Reproduce the text of every record below, substituting "Panel pro nastavení cookies" for each occurrence of "Panel pro správu cookies" and leaving all other text unchanged. Omit the pictures from the answer.

===============

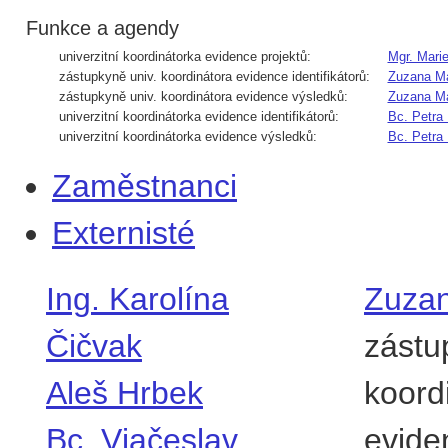
Funkce a agendy
univerzitní koordinátorka evidence projektů:
Mgr. Mari
zástupkyně univ. koordinátora evidence identifikátorů:
Zuzana M
zástupkyně univ. koordinátora evidence výsledků:
Zuzana M
univerzitní koordinátorka evidence identifikátorů:
Bc. Petra 
univerzitní koordinátorka evidence výsledků:
Bc. Petra 
Zaměstnanci
Externisté
Ing. Karolína
Zuza
Čičvak
zástu
Aleš Hrbek
koord
Bc. Vjačeslav
evide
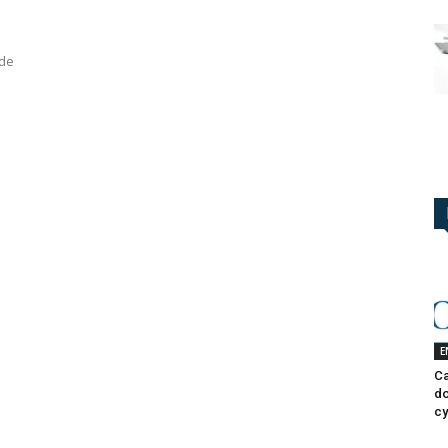
 de
E
Ca
do
cy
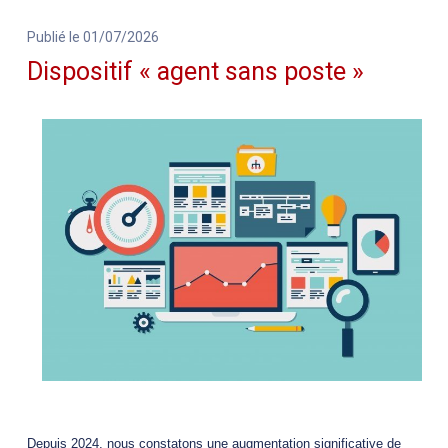
Publié le 01/07/2026
Dispositif « agent sans poste »
Depuis 2024, nous constatons une augmentation significative de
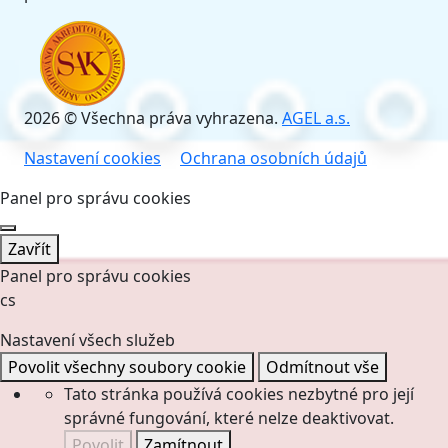
2026 © Všechna práva vyhrazena.
AGEL a.s.
Nastavení cookies
Ochrana osobních údajů
Panel pro správu cookies
Zavřít
Panel pro správu cookies
cs
Nastavení všech služeb
Povolit všechny soubory cookie
Odmítnout vše
Tato stránka používá cookies nezbytné pro její
správné fungování, které nelze deaktivovat.
Povolit
Zamítnout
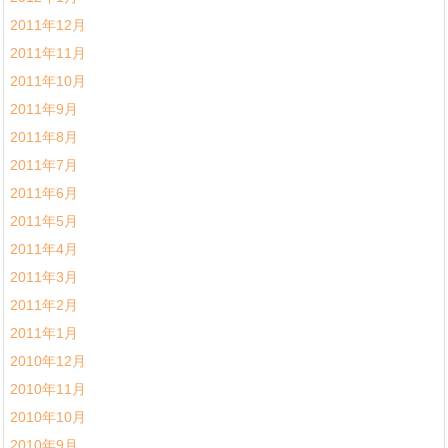
2011年12月
2011年11月
2011年10月
2011年9月
2011年8月
2011年7月
2011年6月
2011年5月
2011年4月
2011年3月
2011年2月
2011年1月
2010年12月
2010年11月
2010年10月
2010年9月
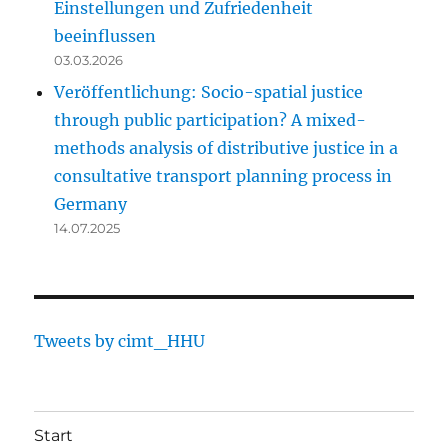
Einstellungen und Zufriedenheit
beeinflussen
03.03.2026
Veröffentlichung: Socio-spatial justice
through public participation? A mixed-
methods analysis of distributive justice in a
consultative transport planning process in
Germany
14.07.2025
Tweets by cimt_HHU
Start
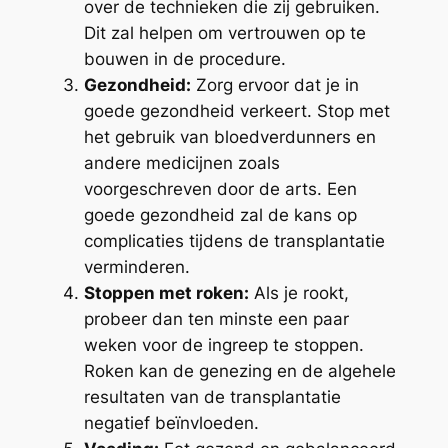
over de technieken die zij gebruiken.
Dit zal helpen om vertrouwen op te
bouwen in de procedure.
Gezondheid:
Zorg ervoor dat je in
goede gezondheid verkeert. Stop met
het gebruik van bloedverdunners en
andere medicijnen zoals
voorgeschreven door de arts. Een
goede gezondheid zal de kans op
complicaties tijdens de transplantatie
verminderen.
Stoppen met roken:
Als je rookt,
probeer dan ten minste een paar
weken voor de ingreep te stoppen.
Roken kan de genezing en de algehele
resultaten van de transplantatie
negatief beïnvloeden.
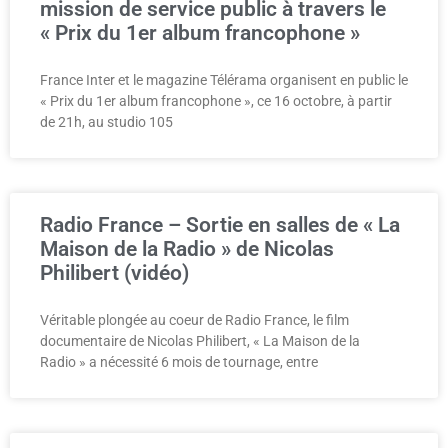
mission de service public à travers le
« Prix du 1er album francophone »
France Inter et le magazine Télérama organisent en public le
« Prix du 1er album francophone », ce 16 octobre, à partir
de 21h, au studio 105
Radio France – Sortie en salles de « La
Maison de la Radio » de Nicolas
Philibert (vidéo)
Véritable plongée au coeur de Radio France, le film
documentaire de Nicolas Philibert, « La Maison de la
Radio » a nécessité 6 mois de tournage, entre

===============

Solution to this task:
Funkce a agendy
univerzitní koordinátorka evidence projektů:
Mgr. Mari
zástupkyně univ. koordinátora evidence identifikátorů:
Zuzana M
zástupkyně univ. koordinátora evidence výsledků:
Zuzana M
univerzitní koordinátorka evidence identifikátorů:
Bc. Petra 
univerzitní koordinátorka evidence výsledků:
Bc. Petra 
Zaměstnanci
Externisté
Ing. Karolína
Zuza
Čičvak
zástu
Aleš Hrbek
koord
Bc. Vjačeslav
evide
 de
E
Ca
do
cy
Publié le 01/07/2026
Dispositif « agent sans poste »
Depuis 2024, nous constatons une augmentation significative de
2026 © Všechna práva vyhrazena.
AGEL a.s.
Nastavení cookies
Ochrana osobních údajů
Panel pro nastavení cookies
Zavřít
Panel pro nastavení cookies
cs
Nastavení všech služeb
Povolit všechny soubory cookie
Odmítnout vše
Tato stránka používá cookies nezbytné pro její
správné fungování, které nelze deaktivovat.
Povolit
Zamítnout
2011年12月
2011年11月
2011年10月
2011年9月
2011年8月
2011年7月
2011年6月
2011年5月
2011年4月
2011年3月
2011年2月
2011年1月
2010年12月
2010年11月
2010年10月
2010年9月
Einstellungen und Zufriedenheit
beeinflussen
03.03.2026
Veröffentlichung: Socio-spatial justice
through public participation? A mixed-
methods analysis of distributive justice in a
consultative transport planning process in
Germany
14.07.2025
Tweets by cimt_HHU
Start
over de technieken die zij gebruiken.
Dit zal helpen om vertrouwen op te
bouwen in de procedure.
Gezondheid:
Zorg ervoor dat je in
goede gezondheid verkeert. Stop met
het gebruik van bloedverdunners en
andere medicijnen zoals
voorgeschreven door de arts. Een
goede gezondheid zal de kans op
complicaties tijdens de transplantatie
verminderen.
Stoppen met roken:
Als je rookt,
probeer dan ten minste een paar
weken voor de ingreep te stoppen.
Roken kan de genezing en de algehele
resultaten van de transplantatie
negatief beïnvloeden.
mission de service public à travers le
« Prix du 1er album francophone »
France Inter et le magazine Télérama organisent en public le
« Prix du 1er album francophone », ce 16 octobre, à partir
de 21h, au studio 105
Radio France – Sortie en salles de « La
Maison de la Radio » de Nicolas
Philibert (vidéo)
Véritable plongée au coeur de Radio France, le film
documentaire de Nicolas Philibert, « La Maison de la
Radio » a nécessité 6 mois de tournage, entre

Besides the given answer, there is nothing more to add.